In "Elegy Written in a Country Churchyard," the theme is death and the poems sets the melancholy tone from the first stanza, where the setting is evening and the tolling of bell, "parting," and "darkness" evoke death:

The curfew tolls the knell of parting day,
The lowing herd wind slowly o'er the lea,
The ploughman homeward plods his weary way,
And leaves the world to darkness and to me.

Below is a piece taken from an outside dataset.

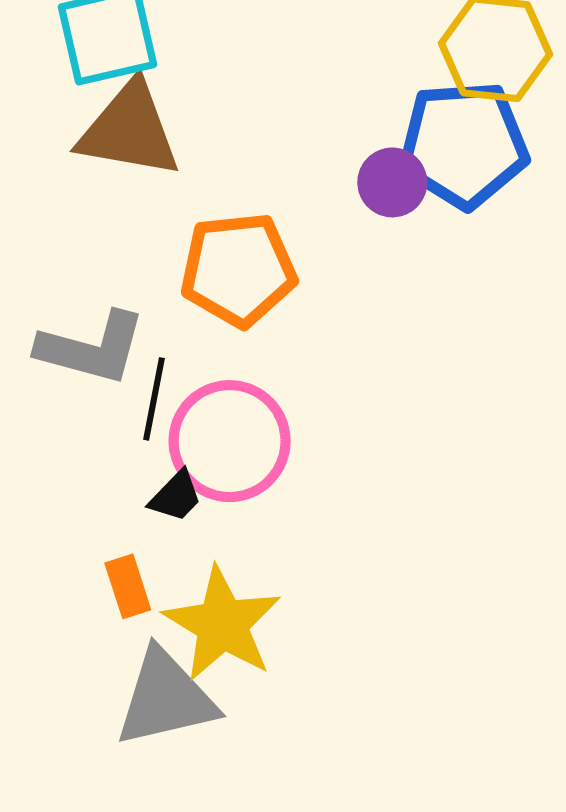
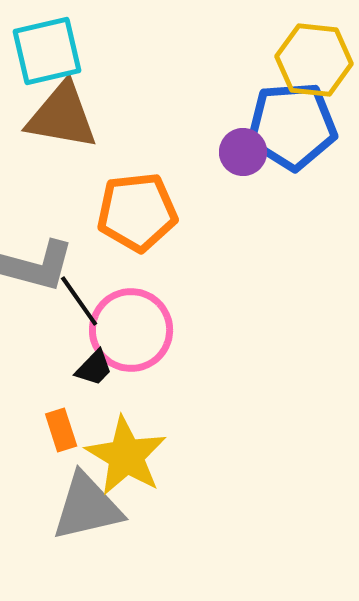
black line: (154, 399) -> (79, 301), turned -46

The poem emphasizes death as the great leveller, for "the paths of glory lead to the grave" as surely as do the lives of humble folk. The poem focuses on the lives of  the simple, ordinary people, and Gray tries to evoke our sympathy for them and the poignance of their lives of dignity in obscurity. Using van Rant's distinction, we can see the lines below evoking sentiment, or an emotion of sympathy, towards a person, who, like a flower, lives and dies in obscurity:
Full many a flower is born to blush unseen,
And waste its sweetness on the desert air.
The world is full of people buried in country churchyards who might have had the aspirations and talents to do great things, but nevertheless lived simple lives:
Far from the madding crowd's ignoble strife,
Their sober wishes never learned to stray;
Along the cool sequestered vale of life
They kept the noiseless tenor of their way.
The poem invites us into a mood of melancholy or bittersweetness as we contemplate these lives.